The Singapore-based cryptocurrency trading platform BigONE revealed that it was the victim of a sophisticated cyberattack of the supply chain attack type, resulting in a breach of its systems and theft of digital assets exceeding $27 million, without compromising users' private keys.
The platform confirmed in an official statement that the attack targeted its internal production network, leading to the breach of central servers responsible for managing accounts and controlling risk management mechanisms.
This attack, described as one of the most complex types of cyber intrusions, did not depend on stealing private keys but exploited a technical vulnerability within the system itself to access the active wallet.
According to reports from SlowMist, a company specializing in blockchain security, what happened to the BigONE platform is a typical example of supply chain attacks, which enable the intruder to control the internal infrastructure without needing passwords or keys.
Tracking the Movement of Stolen Funds from the BigONE Platform Analyses from the security platform CertiK revealed suspicious activity on wallet address 0xd4d…d93f, which was used to transfer the stolen tokens associated with the BigONE breach. The assets were later transferred to a second wallet (0x0a3…05f4f) currently holding approximately $4 million in Ethereum and a variety of other digital currencies.

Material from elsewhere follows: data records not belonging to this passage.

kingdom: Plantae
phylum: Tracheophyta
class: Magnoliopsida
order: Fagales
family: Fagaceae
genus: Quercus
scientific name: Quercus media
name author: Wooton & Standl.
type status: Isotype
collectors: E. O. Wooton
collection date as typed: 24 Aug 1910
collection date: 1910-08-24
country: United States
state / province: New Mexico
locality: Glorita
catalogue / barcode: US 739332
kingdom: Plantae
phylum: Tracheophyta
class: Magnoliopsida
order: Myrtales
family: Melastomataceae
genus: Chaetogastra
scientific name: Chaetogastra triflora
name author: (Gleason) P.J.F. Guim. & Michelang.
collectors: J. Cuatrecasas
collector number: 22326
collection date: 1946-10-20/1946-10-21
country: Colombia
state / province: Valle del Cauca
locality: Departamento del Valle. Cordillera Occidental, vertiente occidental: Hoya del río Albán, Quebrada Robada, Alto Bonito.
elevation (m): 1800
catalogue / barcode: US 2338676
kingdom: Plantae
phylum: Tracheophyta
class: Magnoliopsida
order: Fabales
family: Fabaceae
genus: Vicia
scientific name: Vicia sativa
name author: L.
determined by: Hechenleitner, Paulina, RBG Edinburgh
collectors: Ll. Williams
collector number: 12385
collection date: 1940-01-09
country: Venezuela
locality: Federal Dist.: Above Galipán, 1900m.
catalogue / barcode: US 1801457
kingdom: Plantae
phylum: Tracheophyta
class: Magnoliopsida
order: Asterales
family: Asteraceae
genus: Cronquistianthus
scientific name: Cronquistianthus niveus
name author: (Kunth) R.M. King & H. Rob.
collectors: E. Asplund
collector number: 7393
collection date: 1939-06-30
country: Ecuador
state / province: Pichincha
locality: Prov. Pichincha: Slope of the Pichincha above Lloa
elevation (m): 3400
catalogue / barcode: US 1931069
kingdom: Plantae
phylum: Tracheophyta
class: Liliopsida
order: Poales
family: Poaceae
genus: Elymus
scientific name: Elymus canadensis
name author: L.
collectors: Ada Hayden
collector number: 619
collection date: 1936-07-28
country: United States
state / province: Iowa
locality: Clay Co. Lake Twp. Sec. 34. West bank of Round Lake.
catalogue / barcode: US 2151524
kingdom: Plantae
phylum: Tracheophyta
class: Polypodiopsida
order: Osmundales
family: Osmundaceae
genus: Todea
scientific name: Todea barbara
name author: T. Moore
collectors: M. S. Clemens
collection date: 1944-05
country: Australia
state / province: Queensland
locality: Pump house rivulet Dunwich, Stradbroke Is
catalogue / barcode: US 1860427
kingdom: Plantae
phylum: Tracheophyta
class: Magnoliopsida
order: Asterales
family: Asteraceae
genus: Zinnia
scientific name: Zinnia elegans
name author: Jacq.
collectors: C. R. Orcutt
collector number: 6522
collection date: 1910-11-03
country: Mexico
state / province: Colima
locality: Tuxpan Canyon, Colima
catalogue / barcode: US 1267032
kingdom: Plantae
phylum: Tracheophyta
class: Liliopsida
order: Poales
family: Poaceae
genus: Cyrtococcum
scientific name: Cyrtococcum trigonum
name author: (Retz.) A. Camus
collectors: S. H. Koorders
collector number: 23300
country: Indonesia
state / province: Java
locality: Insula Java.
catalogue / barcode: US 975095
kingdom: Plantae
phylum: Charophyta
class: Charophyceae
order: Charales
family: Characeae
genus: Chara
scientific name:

The assets that were seized included multiple tokens such as Ethereum, SHIBA INU, CelerToken, and several smaller altcoins, complicating the task of tracking and recovering the stolen assets.
BigONE Platform Takes Urgent Steps and Promises User Compensation After detecting unusual activity, the security team at BigONE swiftly acted to contain the breach, and the path used to carry out the attack has already been blocked. The platform confirmed in its statement that user private keys were not compromised and that it would take full responsibility, covering all losses resulting from the attack.
BigONE also announced a temporary halt to all trading, deposit, and withdrawal operations while conducting a comprehensive review of its system architecture and implementing new security measures before resuming operations.
Amid this crisis, many traders are questioning the security of the BigONE platform and whether it remains safe to use. Despite the magnitude of the losses, the platform's swift response and its full commitment to compensating users may gradually help restore trust.
What happened to the BigONE platform serves as a strong wake-up call for other cryptocurrency exchanges worldwide to invest in advanced cybersecurity technologies, especially given the continuous increase in the volume of digital threats targeting the sector.